Apesar da segunda conquista de Lloyd, Marta segue como a maior vencedora do Prêmio Melhor do Mundo da Fifa, sendo a escolhida por cinco vezes consecutivas, entre 2006 e 2010. Esta, aliás, foi a 12.ª vez que a brasileira foi uma das finalistas da premiação.

 

Melhor treinadora

O prêmio de melhor treinadora do futebol feminino congratulou uma medalhista de ouro na Olimpíada do Rio.
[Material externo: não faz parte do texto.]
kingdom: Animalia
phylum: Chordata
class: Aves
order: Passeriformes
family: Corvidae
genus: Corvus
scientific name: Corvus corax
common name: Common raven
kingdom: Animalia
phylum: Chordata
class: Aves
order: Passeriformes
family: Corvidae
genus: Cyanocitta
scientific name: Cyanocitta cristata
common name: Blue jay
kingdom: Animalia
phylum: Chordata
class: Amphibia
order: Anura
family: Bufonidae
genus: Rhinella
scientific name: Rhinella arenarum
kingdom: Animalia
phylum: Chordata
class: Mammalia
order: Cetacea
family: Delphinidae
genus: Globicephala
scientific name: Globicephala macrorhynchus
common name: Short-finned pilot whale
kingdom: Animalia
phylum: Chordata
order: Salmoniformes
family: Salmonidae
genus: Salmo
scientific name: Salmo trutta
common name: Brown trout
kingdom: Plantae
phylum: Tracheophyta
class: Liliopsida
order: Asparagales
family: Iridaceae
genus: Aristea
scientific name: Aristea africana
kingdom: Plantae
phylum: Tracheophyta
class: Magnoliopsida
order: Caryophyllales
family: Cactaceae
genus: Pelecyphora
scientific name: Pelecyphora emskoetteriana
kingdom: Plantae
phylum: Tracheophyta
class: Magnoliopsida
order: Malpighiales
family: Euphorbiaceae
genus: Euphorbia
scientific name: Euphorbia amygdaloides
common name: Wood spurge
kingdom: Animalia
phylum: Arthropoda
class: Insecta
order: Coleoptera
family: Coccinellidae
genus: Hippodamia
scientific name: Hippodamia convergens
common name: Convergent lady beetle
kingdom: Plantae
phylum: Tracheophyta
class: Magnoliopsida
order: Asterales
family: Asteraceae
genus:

A alemã Silvia Neid foi escolhida pela terceira vez na carreira, depois de conduzir a seleção de seu país ao lugar mais alto do pódio no Brasil.

 

Silvia já havia sido eleita a melhor treinadora do mundo nos anos de 2010 e 2013, também por seu trabalho à frente da seleção alemã. Curiosamente, no entanto, ela já não ocupa mais este cargo, uma vez que pediu demissão justamente após a conquista do ouro no Rio, em agosto.

 

Para levar a melhor, Silvia deixou para trás duas concorrentes: Jill Ellis, técnica da seleção norte-americana, e Pia Sundhage, que levou a Suécia à medalha de prata na Olimpíada do Rio.